Ostensibly for anime critics; theoretically for everyone.
Let’s start with a quote:
Point me a scribe writes ’emotionless crit;’
All I shall see is a liar or halfwit.—William Shakespeare
Criticism inspired by passion is great; criticism informed by passion is a bit of a double-edged sword. My favorite anime bloggers are the ones who are entirely barefaced about the inclusion of emotion in their writing (see AJtheFourth’s tremendous post on Orange‘s sixth episode or illegenes’ wonderful One Piece post) or who have, through what I can only assume is witchcraft, melded frothing love with intellectual approaches (ghostlighting comes to mind). Personally, I think I fall somewhere in the middle—I struggle to articulate emotion at times and can wind up leaning into colder analytical prose. More on that later.

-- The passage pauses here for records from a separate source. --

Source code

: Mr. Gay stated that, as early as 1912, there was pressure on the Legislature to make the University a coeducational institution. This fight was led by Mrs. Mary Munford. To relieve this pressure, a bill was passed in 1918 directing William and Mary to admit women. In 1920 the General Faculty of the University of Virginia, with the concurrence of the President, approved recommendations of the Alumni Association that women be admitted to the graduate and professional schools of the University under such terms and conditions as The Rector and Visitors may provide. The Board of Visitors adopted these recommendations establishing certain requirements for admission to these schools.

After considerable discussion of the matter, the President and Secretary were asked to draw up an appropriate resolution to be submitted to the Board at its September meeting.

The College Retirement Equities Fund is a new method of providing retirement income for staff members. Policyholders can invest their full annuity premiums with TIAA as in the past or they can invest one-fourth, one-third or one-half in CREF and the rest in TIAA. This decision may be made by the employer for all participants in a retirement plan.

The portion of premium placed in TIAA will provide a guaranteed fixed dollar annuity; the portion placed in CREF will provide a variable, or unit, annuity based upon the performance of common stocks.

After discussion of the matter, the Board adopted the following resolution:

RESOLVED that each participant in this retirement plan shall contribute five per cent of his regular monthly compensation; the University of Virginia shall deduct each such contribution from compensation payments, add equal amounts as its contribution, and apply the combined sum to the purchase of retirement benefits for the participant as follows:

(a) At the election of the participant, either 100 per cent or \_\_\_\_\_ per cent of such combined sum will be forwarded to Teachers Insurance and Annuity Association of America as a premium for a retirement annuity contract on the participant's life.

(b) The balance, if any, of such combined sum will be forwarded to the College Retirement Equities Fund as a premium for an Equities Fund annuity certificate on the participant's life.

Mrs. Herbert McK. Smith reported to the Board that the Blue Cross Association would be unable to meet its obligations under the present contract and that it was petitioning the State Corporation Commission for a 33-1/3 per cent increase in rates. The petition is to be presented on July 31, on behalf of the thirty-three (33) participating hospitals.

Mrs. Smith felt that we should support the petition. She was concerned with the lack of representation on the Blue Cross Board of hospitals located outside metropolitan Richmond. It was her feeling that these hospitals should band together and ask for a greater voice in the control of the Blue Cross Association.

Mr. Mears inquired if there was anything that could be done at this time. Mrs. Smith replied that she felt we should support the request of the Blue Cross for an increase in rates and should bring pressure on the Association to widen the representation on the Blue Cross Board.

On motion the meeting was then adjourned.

I thought about titling this post “Emotionalism vs. Criticism,” but that’s a false dichotomy. Emotionalism and criticism are not at war with each other; in fact, practically speaking the idea of separating them is impossible. To paraphrase Shakespeare, we cannot honestly separate our emotional reactions to the things we encounter from the ways in which we discuss them. Humans are emotional beings, and this goes doubly true in a media culture, community-created or otherwise, heavily reliant on emotional reactions. (see the proliferation of the term, “feels”).
So, to define terms:
- Emotionalism: when we watch things, we have emotions about them
- Criticism: we like to talk about things using intellectual terms
Perhaps the titular tension I’m proposing here is obvious already, but the risk we critics (and, really, anyone who talks about the stuff they watch) run is using our intellectually filtered criticism to justify our emotional realities, rather than to explain them. It’s a fine distinction, but the difference in what’s being said goes like so: “I felt this, therefore…” versus “I felt this, because…” And so now we’re into another binary, justification versus explanation. The former is, um, probably bad. I think. Or at least it leads quickly towards things like defensiveness and nastiness of rhetoric. The latter is illuminative in nature, both of the speaker and of the piece itself.
But the tendency is to justify while waving the flag of rational criticism, as if we can just shrug off our emotions and spit out arguments like robots. If you believe anime, not even robots are completely impartial.
I’m mentally referring back to my piece on dropping Re:ZERO at this point, recalling how many times I had to make double checks on where I was coming from when I made particular arguments. That piece probably falls somewhere in between justification and explanation, but I give myself points for at least being aware that I was trying to dissect a fundamentally emotional reaction and piece together the other parts of the haystack that the “last straw” fell on top of. This is typical of me, I feel.
All of this is doubly true with emotionally charged (or emotionally motivated!!) topics, posts, and tweets. It is comforting to wrap the vulnerability of having emotionally connected (and thus reacted) to something within the defenses of intellectually posited rationales. We critics have it especially tough because we’ve generally created an expectation of intellectualism for ourselves (campaigning again anti-intellectualism and all!). Poor critics (note: not-poor critics?), careerists of illusion-making. My theory about “feels” is that it is a popular term because it’s vague enough obscure vulnerability while still communicating a definitive experience. It’s symptomatic.
Anyways, the takeaway here is: don’t hide your emotionalism (you have it, get over it) behind the guise of criticism. You are not as rational as you’d like to be, and neither am I. Learn to acknowledge that your emotions are going to drive your impressions of things and beware of couching subjective emotional ideas within the confines of intellectual arguments. Anti-intellectualism is bad; emotionalism masquerading as rationality is worse. Probably. If you seek to justify your emotional reality, you may succeed, but you will have also have constructed the most fragile dollhouse possible for your feelings to live within. And then you will be angry when other people come to play in it, because they’ll probably start knocking on the walls.
That’s enough weird metaphors, let’s continue this in the comments if you’d like.